# First Orange Lamasi coming out



## froglet (May 18, 2005)

Here is my first Orange Lamasi froglet..... Not much to look at ATM but the colors will come in shortly.....


----------



## frogman824 (Aug 10, 2005)

Congrats....that's a neat looking frogs. Are you breeding them in a pair or group? Any other froglets on the way?


----------



## froglet (May 18, 2005)

yeah i belive my ratio is 1.3 but i have no idea, they all look the same to me .... just a wild guess. And as for more froglets coming out the answer is YES, a bunch.....


----------



## EDs Fly Meat (Apr 29, 2004)

Very cool. I have noticed a lot of variation on the orange. Are you finding this to be true?


----------



## a Vertigo Guy (Aug 17, 2006)

Congrats on the tad! You finding them difficult to breed?


----------



## melissa68 (Feb 16, 2004)

Can you post an update? I have heard the color on these guys is very variable.

Melis


----------



## SeaDuck (Nov 8, 2006)

We have a good number of these from a couple of the people that received the original imports. Froglets are varying degrees of orange but all have a coppery metallic wash. As they get older they darken to a deeper orange over a variable period of time. Some of them appear tie-died as they color. All ours seem to be ending up about the same orange. It is also very interesting that they are not the typical shy D. lamasi but much bolder. Robert


----------



## froglet (May 18, 2005)

The reason why these are not typical D lamasi is because these are panguanas. I will update on the froglet but i can tell you he/she will start his life as a yellow striped frog. As they mature they do get an orange tint to them, sometimes orange/gold mix, light to bright orange or the rare bright red. 

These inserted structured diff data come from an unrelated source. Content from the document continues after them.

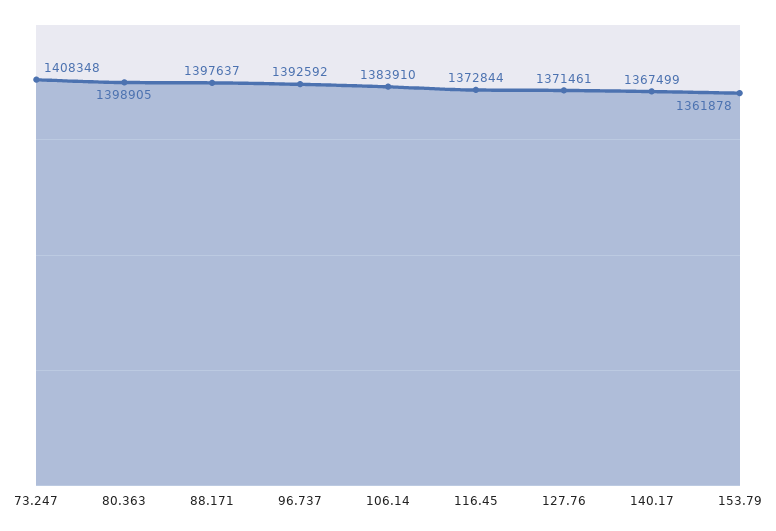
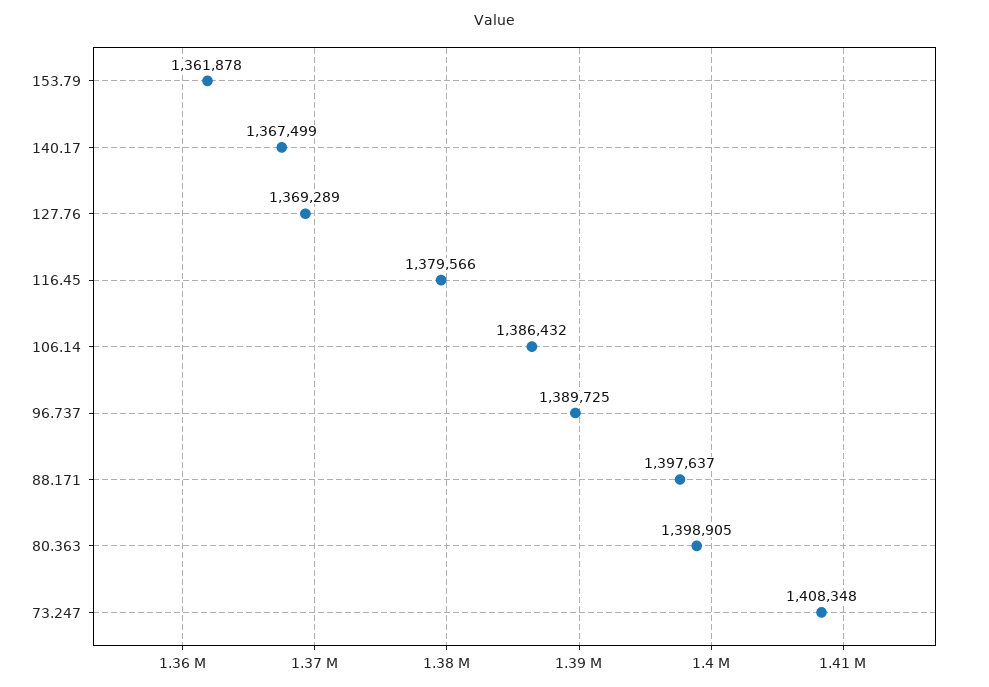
  {
    "73.247": 1408348,
    "80.363": 1398905,
    "88.171": 1397637,
-   "96.737": 1392592,
+   "96.737": 1389725,
-   "106.14": 1383910,
+   "106.14": 1386432,
-   "116.45": 1372844,
+   "116.45": 1379566,
-   "127.76": 1371461,
+   "127.76": 1369289,
    "140.17": 1367499,
    "153.79": 1361878
  }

ill take a pic as soon as it comes out of water


----------



## froglet (May 18, 2005)

Here are some pics of the adults... all preaty much the same except for leg color pattern...some have blue and some have light brown....


----------



## rozdaboff (Feb 27, 2005)

Damian - do you have a belly shot?


----------



## froglet (May 18, 2005)

Here Ya go Oz..

Sorry i could not get a straight belly pic


----------